Document use of Mistral
borisdayma opened this issue · comments
It looks like you already support Mistral, though maybe missing sliding window attention.
Would be great to:
- add a section about it in https://github.com/google/maxtext#supported-open-models
- how to do inference (similar to gemma set-up instructions + use of
decode.py
) - share the converted weights or add a conversion script
Looks like this is actually available: https://github.com/google/maxtext/blob/main/end_to_end/test_mistral.sh
The only thing I had to do was replace tokenizer.mistral
with tokenizer.model
(is it a typo or did you rename it in your bucket?).
Also I chose to convert the bfloat16
weights to float32
instead of float16
which I think could bring some imprecision.
Can I ask what kind of TPU are you using for the test, @borisdayma?
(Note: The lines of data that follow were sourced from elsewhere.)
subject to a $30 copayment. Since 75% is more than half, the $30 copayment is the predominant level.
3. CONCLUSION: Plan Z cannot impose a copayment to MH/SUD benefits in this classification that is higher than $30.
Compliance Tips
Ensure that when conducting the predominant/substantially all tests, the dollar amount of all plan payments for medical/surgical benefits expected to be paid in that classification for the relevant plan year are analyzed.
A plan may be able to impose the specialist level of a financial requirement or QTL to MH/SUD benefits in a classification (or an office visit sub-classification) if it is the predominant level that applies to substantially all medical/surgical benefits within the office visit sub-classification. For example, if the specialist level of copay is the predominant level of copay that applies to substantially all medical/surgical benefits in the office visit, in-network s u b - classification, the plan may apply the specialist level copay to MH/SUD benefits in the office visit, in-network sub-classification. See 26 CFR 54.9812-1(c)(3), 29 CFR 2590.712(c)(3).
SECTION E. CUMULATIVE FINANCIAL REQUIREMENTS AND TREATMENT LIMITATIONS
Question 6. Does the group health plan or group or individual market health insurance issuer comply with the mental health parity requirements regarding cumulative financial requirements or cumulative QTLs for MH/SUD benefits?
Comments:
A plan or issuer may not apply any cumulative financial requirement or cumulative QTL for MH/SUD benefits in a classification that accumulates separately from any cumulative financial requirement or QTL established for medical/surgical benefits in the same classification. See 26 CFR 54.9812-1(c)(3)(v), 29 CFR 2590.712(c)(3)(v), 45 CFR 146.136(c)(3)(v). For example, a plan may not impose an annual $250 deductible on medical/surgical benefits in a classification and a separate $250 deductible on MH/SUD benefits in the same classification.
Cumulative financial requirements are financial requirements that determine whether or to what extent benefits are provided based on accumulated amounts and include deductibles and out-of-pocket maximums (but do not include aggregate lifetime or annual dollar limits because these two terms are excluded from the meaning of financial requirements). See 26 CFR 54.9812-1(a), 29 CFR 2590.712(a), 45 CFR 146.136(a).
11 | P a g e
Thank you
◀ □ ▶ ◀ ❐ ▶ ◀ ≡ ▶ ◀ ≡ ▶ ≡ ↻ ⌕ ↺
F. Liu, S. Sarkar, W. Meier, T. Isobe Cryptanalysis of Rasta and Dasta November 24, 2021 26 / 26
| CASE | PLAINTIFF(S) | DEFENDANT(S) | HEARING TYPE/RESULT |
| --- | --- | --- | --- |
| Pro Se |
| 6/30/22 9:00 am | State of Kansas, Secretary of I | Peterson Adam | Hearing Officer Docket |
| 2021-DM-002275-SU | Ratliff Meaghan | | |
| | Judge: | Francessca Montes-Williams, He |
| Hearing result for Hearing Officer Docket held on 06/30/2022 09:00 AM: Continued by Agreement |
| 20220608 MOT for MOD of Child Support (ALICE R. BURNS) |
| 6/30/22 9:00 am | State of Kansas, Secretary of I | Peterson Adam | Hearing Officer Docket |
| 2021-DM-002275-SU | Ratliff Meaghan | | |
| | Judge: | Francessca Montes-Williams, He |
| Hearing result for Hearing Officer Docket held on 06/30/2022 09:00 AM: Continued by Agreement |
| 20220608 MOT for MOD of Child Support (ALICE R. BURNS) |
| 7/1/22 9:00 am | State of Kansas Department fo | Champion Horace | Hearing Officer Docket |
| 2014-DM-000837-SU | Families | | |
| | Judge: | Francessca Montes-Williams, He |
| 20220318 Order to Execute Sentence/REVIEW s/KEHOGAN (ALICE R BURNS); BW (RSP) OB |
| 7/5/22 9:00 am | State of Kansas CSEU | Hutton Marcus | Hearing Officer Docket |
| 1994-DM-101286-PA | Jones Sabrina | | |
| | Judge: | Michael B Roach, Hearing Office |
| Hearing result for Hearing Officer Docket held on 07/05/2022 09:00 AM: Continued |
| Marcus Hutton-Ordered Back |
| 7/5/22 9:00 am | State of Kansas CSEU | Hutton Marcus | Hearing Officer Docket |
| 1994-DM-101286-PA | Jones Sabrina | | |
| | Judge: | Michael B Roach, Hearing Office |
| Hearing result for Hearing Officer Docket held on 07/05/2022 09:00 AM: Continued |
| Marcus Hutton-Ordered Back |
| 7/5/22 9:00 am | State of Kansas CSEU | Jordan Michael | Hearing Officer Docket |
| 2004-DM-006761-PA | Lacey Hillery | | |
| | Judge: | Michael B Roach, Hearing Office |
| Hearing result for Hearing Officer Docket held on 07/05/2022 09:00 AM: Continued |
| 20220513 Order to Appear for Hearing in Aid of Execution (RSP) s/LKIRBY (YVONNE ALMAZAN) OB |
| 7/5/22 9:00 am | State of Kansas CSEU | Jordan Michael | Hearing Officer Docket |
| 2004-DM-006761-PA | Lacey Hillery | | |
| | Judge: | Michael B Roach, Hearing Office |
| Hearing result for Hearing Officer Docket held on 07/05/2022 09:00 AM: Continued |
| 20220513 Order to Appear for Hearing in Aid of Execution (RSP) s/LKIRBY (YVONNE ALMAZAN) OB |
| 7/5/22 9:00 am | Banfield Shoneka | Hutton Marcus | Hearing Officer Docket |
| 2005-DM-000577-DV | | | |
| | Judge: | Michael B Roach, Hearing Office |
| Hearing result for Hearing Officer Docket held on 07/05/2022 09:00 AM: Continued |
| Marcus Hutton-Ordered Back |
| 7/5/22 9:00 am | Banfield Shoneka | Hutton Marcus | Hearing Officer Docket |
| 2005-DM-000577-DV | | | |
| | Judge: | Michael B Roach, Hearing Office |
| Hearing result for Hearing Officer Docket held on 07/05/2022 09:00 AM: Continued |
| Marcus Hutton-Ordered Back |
I do have available a v4-32 that I'd like to use to do continue pre-training on Llama2/Mistral 7B, but other frameworks seem sub-optimal so far to me.
It should work on a v3-8.
You can also try the decode.py
function but for me it worked on the 7b models (gemma or mistral).
Amazing @borisdayma! We don't actually official support Mistral (we do support Llama and Gemma) but we're thrilled things are working for you!
Yeah your inference test of mistral is correct. I compared with transformers
output and was getting the same.
I'm closing this issue because Mistral seems to already work well after further testing.